Siemens Energy shares plunge as it seeks government bailout

Aerial view of wind turbine blades stored on the quayside ready for shipping at the Siemens Gamesa factory in Hull, north-east England
Wind turbine blades stored on the quayside ready for shipping at the Siemens Gamesa factory in Hull, north-east England. Photograph: Paul Ellis/AFP/Getty Images

The German government is in talks to provide a multibillion-euro bailout to the engineering company Siemens Energy to shore up its balance sheet amid increasing problems at its wind turbine division.

Shares in the company, one of the world’s biggest makers of wind turbines, plunged by almost 40% to all-time lows on the German stock exchange, wiping €3bn from its market value, after reports emerged that it was in talks to secure government guarantees as part of a €15bn rescue package.

A bailout could result in the German state taking responsibility for 80% of an initial €10bn funding tranche, while banks would be liable for the remaining 20%, according to reports in the German press.

The engineering group’s parent company, the industrial firm Siemens, has reportedly been asked to guarantee a second tranche of the remaining €5bn.

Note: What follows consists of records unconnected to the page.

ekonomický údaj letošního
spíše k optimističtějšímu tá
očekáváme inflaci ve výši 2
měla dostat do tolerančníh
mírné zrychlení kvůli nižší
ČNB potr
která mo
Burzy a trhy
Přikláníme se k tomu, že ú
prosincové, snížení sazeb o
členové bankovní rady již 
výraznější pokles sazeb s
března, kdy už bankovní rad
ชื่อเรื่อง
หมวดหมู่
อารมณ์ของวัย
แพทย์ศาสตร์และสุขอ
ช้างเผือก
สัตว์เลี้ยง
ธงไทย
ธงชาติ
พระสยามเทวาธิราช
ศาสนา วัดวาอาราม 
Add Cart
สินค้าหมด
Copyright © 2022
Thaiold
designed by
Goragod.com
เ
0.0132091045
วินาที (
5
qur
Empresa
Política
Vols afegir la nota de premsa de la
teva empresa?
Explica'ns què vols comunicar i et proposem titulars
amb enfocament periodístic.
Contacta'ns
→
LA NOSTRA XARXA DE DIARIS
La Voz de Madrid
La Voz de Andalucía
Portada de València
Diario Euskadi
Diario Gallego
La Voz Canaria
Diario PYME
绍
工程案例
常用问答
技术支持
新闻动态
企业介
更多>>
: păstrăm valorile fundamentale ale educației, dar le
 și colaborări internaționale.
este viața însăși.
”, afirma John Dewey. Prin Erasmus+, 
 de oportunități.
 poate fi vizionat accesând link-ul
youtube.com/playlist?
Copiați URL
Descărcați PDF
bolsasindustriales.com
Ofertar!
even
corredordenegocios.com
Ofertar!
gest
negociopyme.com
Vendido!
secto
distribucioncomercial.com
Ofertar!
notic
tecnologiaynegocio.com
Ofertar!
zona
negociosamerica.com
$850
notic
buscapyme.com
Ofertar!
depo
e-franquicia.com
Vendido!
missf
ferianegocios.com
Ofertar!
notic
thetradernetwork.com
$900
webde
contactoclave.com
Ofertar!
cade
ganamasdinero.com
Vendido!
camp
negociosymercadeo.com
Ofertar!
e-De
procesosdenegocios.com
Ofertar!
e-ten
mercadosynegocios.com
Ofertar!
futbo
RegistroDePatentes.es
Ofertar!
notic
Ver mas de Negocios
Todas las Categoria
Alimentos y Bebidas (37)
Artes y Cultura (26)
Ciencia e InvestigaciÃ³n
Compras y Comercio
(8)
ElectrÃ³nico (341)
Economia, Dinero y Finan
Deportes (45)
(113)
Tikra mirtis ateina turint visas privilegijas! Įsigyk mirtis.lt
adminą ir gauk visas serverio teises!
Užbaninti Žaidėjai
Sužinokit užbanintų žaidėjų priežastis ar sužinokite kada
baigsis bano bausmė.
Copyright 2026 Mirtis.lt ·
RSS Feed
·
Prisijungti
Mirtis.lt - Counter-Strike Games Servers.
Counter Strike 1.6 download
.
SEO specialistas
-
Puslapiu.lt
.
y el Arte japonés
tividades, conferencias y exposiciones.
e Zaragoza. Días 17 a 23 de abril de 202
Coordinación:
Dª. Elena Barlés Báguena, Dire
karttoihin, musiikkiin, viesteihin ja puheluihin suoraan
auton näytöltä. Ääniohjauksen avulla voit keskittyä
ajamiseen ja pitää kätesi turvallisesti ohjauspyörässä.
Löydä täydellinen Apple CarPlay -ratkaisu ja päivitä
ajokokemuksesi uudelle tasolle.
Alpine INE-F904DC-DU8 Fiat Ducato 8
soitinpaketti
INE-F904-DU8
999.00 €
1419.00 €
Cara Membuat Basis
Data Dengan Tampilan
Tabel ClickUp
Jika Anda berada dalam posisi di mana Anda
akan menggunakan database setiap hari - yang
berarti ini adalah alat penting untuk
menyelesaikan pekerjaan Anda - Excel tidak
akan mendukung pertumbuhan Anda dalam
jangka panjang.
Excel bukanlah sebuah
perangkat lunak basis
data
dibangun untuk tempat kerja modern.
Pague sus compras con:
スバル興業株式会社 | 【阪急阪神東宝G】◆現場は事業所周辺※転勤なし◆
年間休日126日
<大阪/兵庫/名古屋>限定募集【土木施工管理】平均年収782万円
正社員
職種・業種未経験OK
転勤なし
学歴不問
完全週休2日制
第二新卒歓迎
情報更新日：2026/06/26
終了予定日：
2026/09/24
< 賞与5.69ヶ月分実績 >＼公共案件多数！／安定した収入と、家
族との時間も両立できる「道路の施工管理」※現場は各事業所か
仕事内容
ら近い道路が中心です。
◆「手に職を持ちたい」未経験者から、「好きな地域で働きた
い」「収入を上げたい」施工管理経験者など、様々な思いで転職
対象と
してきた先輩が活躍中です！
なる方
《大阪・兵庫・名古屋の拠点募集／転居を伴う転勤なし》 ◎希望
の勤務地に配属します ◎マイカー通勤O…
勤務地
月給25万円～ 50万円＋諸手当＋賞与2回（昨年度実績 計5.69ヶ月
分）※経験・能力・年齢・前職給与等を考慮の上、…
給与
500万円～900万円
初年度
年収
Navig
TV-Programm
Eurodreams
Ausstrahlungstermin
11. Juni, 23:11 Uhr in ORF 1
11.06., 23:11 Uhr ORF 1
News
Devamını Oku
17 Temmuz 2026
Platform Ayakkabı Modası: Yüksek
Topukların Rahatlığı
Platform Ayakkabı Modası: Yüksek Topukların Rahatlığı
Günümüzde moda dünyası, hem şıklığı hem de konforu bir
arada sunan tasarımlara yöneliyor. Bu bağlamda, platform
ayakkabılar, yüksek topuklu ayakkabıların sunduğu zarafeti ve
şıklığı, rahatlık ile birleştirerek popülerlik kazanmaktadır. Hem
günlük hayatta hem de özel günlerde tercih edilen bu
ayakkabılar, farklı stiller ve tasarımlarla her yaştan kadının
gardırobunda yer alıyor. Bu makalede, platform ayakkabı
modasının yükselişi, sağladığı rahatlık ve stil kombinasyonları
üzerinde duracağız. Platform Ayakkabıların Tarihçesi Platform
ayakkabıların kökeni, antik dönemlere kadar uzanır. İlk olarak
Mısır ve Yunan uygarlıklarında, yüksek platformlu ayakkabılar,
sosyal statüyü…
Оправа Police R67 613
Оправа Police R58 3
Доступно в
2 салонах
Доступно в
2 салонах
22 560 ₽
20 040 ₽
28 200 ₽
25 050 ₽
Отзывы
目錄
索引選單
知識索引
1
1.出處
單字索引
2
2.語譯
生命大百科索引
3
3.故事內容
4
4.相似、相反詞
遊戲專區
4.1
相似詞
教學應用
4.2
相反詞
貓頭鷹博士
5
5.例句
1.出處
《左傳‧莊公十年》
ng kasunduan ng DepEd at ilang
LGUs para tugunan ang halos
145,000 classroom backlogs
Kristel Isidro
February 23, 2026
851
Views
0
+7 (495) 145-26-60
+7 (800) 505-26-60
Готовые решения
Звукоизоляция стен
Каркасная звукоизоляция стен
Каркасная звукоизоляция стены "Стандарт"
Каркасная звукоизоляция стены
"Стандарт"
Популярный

The talks were confirmed by a German government spokesperson who described them as “close and trustworthy”.

Shares in Siemens Energy have fallen by almost 70% since June when it revealed there were escalating challenges in its wind turbine arm, Siemens Gamesa, caused by a string of technical problems as well as higher costs due to the inflation.

The cost of correcting the technical faults, which have affected its newest onshore wind turbine models, are expected to drive the company to a €4.5bn loss this year. It is reportedly concerned that the scale of the losses means it may struggle to secure guarantees needed to support a growing order book from its usual banking partners.

Siemens Energy said the company was “evaluating various measures” to strengthen its balance sheet and was in preliminary talks with stakeholders including banks and the German government.

It added that the wind business was “working through the quality issues”.

It expects its order intake and revenue to be lower than market expectations for the 2024 fiscal year while it pauses new work on onshore wind orders and is selective about offshore wind orders. Meanwhile, net losses and cash outflow are expected to be higher than market forecasts.

The rising cost of manufacturing materials and components, driven by higher energy costs, has caused financial pain across the wind power industry due to its steep upfront costs.

Earlier this year, Sweden’s Vattenfall said it would stop work on the multibillion-pound Norfolk Boreas windfarm off the UK’s east coast because a 40% rise in costs meant it was no longer profitable.